The next year, in March 625, at the Battle of Mount Uhud, the Meccans defeated an army led by Muhammad. A Koranic verse that was revealed immediately after the battle attributed the outcome to the Muslims’ disobedience to Muhammad and their desire for loot.
34
In a fateful decision, the peace-loving Meccans, satisfied they had taught Muhammad a lesson, chose not to march on Medina, destroy the Muslim powerbase, and liberate Yathrib from Muhammad’s tyranny.

During the following years, the Muslims continued raiding Arab caravans and wantonly murdering innocent people. “A prophet must slaughter before collecting captives,” declared Muhammad. “Allah desires killing them to manifest the religion.”
35
Muhammad also ordered people to be tortured, such as Kinana al-Rabi, the man who had custody of the treasure of the Banu Nadir, a Jewish tribe from Yathrib. When al-Rabi refused to reveal the location of the treasure despite a fire being lit over his chest, he was decapitated.
36
As the Koran states, “Lay hold of him and bind him. Burn him in the fire of Hell, then fasten him with a chain seventy cubits long. For he did not believe in Allah, the Most High, nor did he care to feed the poor.”
37

Tortured to death were also eight men from ’Ukil who had joined the Muslim state in Medina but had apostatized and run away. Muhammad had them apprehended, had their hands and feet cut off, and had them left to die in the desert. This was all in accordance with the Koran, which says that “those that make war against Allah and His apostle and spread disorders in the land shall be put to death or crucified or have their hands and feet cut off on alternate sides.”

> Source information:
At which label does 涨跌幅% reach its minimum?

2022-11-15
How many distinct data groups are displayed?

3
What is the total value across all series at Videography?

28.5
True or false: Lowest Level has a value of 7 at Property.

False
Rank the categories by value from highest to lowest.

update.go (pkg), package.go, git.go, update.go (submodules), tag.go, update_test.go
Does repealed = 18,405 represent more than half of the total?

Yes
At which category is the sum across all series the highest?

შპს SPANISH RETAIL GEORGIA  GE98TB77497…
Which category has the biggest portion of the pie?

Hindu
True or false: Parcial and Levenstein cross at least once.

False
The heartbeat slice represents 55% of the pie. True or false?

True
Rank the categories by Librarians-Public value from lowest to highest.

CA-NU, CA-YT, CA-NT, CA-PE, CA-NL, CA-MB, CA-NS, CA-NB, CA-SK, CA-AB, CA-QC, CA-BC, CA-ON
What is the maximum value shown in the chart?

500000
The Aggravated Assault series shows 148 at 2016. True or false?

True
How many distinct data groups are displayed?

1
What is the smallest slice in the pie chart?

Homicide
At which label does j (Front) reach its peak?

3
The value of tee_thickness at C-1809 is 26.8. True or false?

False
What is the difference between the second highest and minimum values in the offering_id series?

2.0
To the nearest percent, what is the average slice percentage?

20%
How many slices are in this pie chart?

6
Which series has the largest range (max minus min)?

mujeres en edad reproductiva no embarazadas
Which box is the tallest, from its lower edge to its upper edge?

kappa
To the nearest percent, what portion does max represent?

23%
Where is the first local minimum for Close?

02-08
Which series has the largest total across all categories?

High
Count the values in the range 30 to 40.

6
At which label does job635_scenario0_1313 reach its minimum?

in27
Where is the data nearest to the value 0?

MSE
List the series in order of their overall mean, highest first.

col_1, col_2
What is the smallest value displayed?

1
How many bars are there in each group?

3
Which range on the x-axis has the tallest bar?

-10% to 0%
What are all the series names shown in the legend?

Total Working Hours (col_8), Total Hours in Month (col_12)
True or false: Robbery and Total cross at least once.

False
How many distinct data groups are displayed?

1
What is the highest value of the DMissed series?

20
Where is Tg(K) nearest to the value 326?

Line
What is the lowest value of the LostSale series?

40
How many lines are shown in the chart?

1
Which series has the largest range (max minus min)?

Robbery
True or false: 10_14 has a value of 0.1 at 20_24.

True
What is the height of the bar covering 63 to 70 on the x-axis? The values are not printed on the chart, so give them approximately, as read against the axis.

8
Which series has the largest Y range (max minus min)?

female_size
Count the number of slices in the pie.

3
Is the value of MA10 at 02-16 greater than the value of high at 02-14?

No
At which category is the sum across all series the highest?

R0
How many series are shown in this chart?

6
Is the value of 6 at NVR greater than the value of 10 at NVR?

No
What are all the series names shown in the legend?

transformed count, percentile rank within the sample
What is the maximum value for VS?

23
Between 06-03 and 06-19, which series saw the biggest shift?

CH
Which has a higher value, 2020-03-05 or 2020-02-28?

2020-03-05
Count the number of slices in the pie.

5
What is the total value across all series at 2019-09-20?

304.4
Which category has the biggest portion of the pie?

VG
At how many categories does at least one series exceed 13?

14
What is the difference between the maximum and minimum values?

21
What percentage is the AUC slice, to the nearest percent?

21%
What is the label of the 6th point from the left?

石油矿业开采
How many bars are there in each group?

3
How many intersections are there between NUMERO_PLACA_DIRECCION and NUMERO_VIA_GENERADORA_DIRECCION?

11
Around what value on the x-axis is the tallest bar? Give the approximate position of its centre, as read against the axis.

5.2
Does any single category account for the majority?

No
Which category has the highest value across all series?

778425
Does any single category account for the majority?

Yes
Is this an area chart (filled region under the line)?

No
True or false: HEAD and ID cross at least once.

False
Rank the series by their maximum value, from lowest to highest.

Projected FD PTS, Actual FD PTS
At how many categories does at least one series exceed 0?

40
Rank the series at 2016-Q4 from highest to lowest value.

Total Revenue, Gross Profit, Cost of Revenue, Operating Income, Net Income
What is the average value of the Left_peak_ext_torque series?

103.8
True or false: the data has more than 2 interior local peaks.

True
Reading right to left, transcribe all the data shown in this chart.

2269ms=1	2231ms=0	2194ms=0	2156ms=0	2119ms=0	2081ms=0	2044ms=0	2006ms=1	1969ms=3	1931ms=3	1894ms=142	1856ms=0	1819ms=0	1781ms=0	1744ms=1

> Activity 1:
Answer these questions from the passage on Muhammad's campaigns, one line each.
(a) In what month and year was the Battle of Mount Uhud fought?
(b) Who had custody of the treasure of the Banu Nadir?
(c) How many men from ’Ukil were tortured to death?
> Activity 2: Carry on the passage on Muhammad's campaigns, starting after its final sentence.

> Your response 1:
(a) March 625
(b) Kinana al-Rabi
(c) Eight

> Your response 2:
38

In order to stop this reign of terror, in March 627 a confederate army of Meccans, Jews, and other Arab tribes marched on Medina. The skirmish that followed, the so-called Battle of the Trench, was undecided. The anti-Muslim alliance then fell apart because of internal disagreements, ending the siege of Medina. Muhammad used the opportunity to exterminate his opponents in Yathrib. The Banu Qurayza, one of the oasis’s largest Jewish tribes, was annihilated and all its men were decapitated on the order of Allah’s prophet. Some 700 boys and men were butchered, with Muhammad himself actively participating in the massacre. The women and children were sold as slaves.
39

In March 628, Muhammad signed a 10-year truce with the Meccans, giving him time to rebuild and strengthen his army. In January 630, sooner than expected, he was able to march on Mecca with 10,000 men. Outnumbered by a merciless enemy, Abu Sufyan, the 70-year-old leader of the largest Quraish clan and the commander of the Meccan forces, surrendered the city to Muhammad without a fight. Abu Sufyan soon accepted Allah, proclaiming that the Meccan gods had not been able to defeat the Muslims. (His conversion served him well, for Abu Sufyan’s son became the founder of the Umayyad dynasty, which ruled the Islamic world from 661 until 750.) After his victory, Muhammad brought his theocracy from Medina to Mecca. He eliminated all the idols from the
Kaaba
and declared it a holy shrine of Islam, claiming it had originally been built for Allah by Ibrahim (Abraham). He also cleansed Mecca of all the polytheist pagans, Jews, and Christians. In the following two years he subjugated the whole of Arabia.

Muhammad died on June 8, 632, in Medina. Within a century his followers conquered most of the civilized world, from the Pyrenees in the West to the Indus in the East. The Persian Empire fell quickly and was completely eliminated. The whole southern half of the Byzantine Empire, from Syria downward, was lost; the entire Middle East and the whole of north Africa—previously Christian—were lopped off by the Muslims.